Deglutii cosciente del fatto che avevamo già tutte le risposte.

«Non devi temere. Puoi essere chi vuoi, quando vuoi e dove vuoi.» Avvertii i miei occhi inumidirsi. Nonostante le palpebre serrate sapevo che Max mi stava scrutando severo.

«Ciò che voglio non conta più. Ho solo...» non riuscii a terminare la frase. Troppe responsabilità, troppe variabili. Volevo solo essere felice.

«Ci sono io qui, per te.»

Il cuore fermò i suoi battiti. L'avvertivo finalmente. Quello strano calore che esplodeva nelle viscere facendo vibrare la mia anima. Perché in quel momento l'unico pensiero della mia mente era Max. Forse ce l'avrei fatta, se solo fossi riuscita a rimanere concentrata.
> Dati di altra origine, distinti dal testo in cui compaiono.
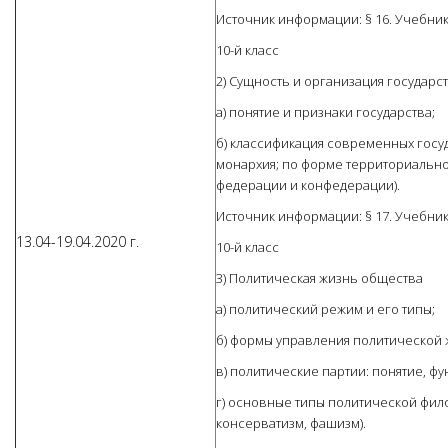
Источник информации: § 16. Учебник
10-й класс
2) Сущность и организация государс
а) понятие и признаки государства;
б) классификация современных госуд
монархия; по форме территориальног
федерации и конфедерации).
Источник информации: § 17. Учебник
13.04-19.04.2020 г.
10-й класс
3) Политическая жизнь общества
а) политический режим и его типы;
б) формы управления политической 
в) политические партии: понятие, фу
г) основные типы политической фил
консерватизм, фашизм).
«Dely, è una tragedia! Tu e Max dovete ribellarvi!» Lake fece scattare la porta in metallo. Lo scricciolo mi costrinse ad aprire gli occhi e a sbarrare le palpebre così che tutta l'energia che avevo accumulato scivolò via lasciandomi con un nulla di fatto.

Scossi il capo incapace di capire a cosa stesse alludendo. Mi tirai in piedi massaggiandomi le tempie. Era stato più faticoso del previsto.
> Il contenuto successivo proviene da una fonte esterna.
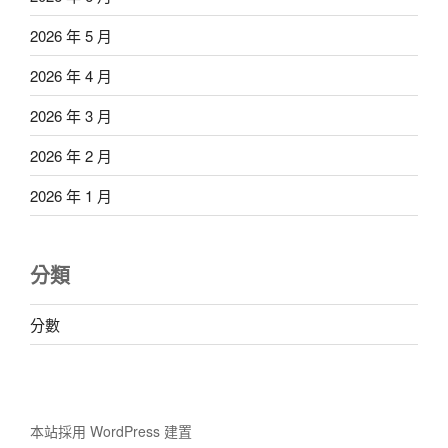
2026 年 5 月
2026 年 4 月
2026 年 3 月
2026 年 2 月
2026 年 1 月
分類
分數
本站採用 WordPress 建置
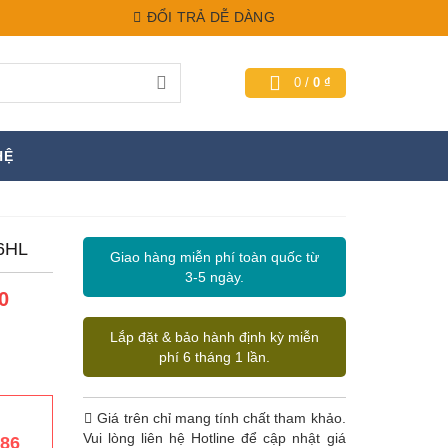
ĐỔI TRẢ DỄ DÀNG
0
/
0
₫
HỆ
46HL
Giao hàng miễn phí toàn quốc từ
3-5 ngày.
0
Lắp đặt & bảo hành định kỳ miễn
phí 6 tháng 1 lần.
Giá trên chỉ mang tính chất tham khảo.
Vui lòng liên hệ Hotline để cập nhật giá
386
«Che succede, Lake?» La piccola mi afferrò per un braccio costringendomi a seguirla senza neanche rispondere alle richiesta di Max. Cosa c'era di così urgente?

«Quello lo odio! Non è possibile, ti prego devi dirgli che non accadrà mai! Tu... tu sei mia amica e non sua!» Non sapevo come reagire, mentre percorrevamo il corridoio del terzo piano. Non mi ero mai addentrata troppo in quel labirinto complesso. Persino Maxfield era incerto. Aveva passato tutto il pomeriggio ad allenarmi perciò non aveva la benché minima idea di quell'improvviso cambio di umore.

«Certo che sono tua amica, ma cosa succede?» Sorrisi per provare ad alleggerire la tensione, ma Lake non voleva saperne. Era furiosa e due lacrimoni le si formarono ai lati delle palpebre. Intensificò la sua presa man mano che ci avvicinavamo al grosso tabellone delle missioni.